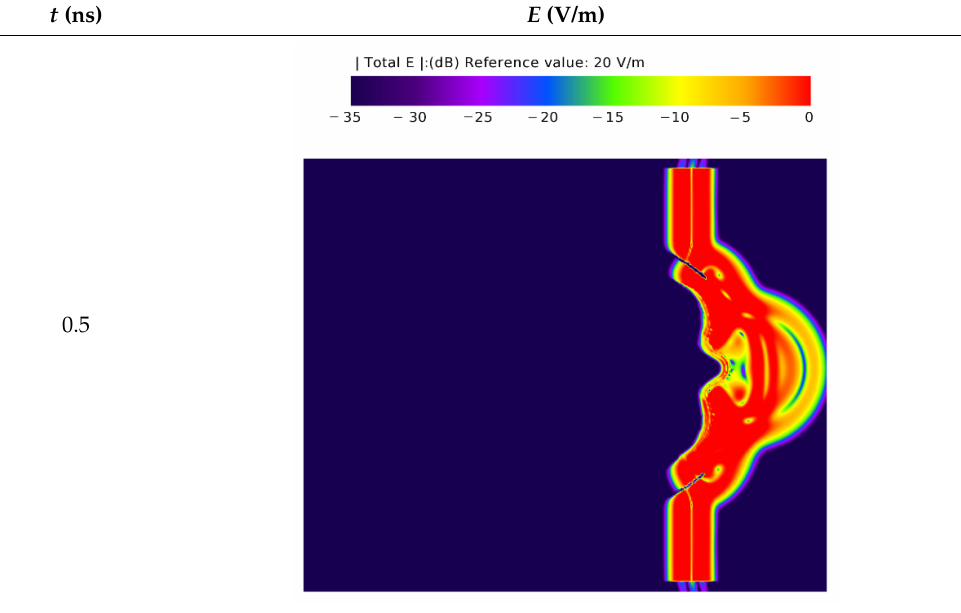
Figure 20. Time domain parameters of the pulse. Table 4. Electric field intensity for subsequent time steps in a pulse-excited model of a solid metal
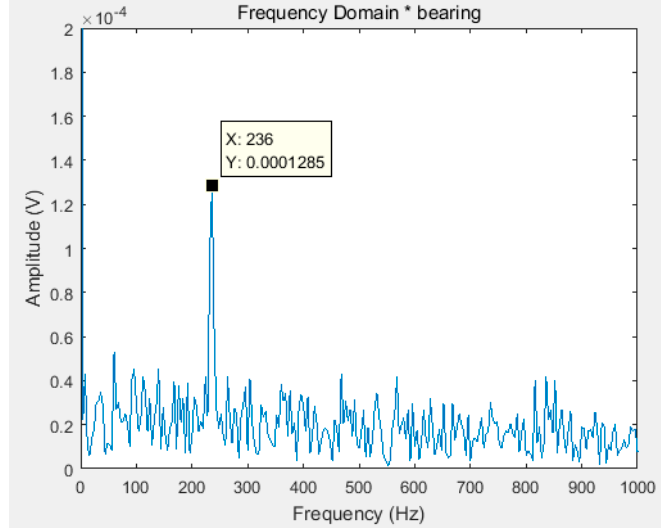
Figure 4. The Fourier transform spectrum of the IMF component with the maximum kurtosis.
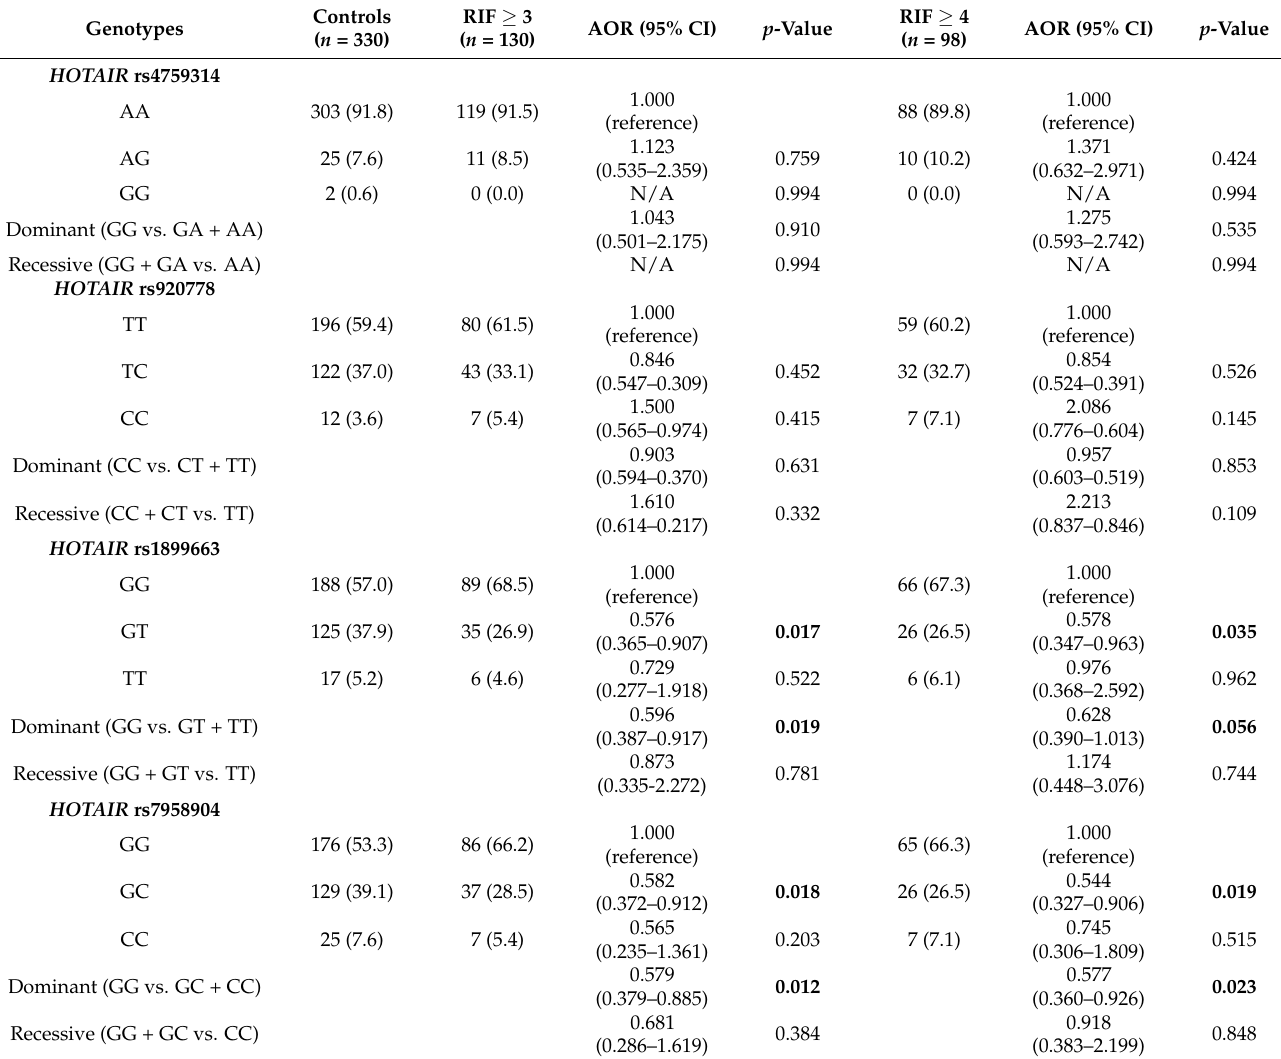
Table 3. Genotype frequencies for each polymorphism according to the number of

● **ASSIGNMENT**: Return the listing above in full and unaltered. Keep the pictures out.

● **RESULT OF THE EXERCISE**:
Figure 20. Time domain parameters of the pulse. Table 4. Electric field intensity for subsequent time steps in a pulse-excited model of a solid metal
Figure 4. The Fourier transform spectrum of the IMF component with the maximum kurtosis.
Table 3. Genotype frequencies for each polymorphism according to the number of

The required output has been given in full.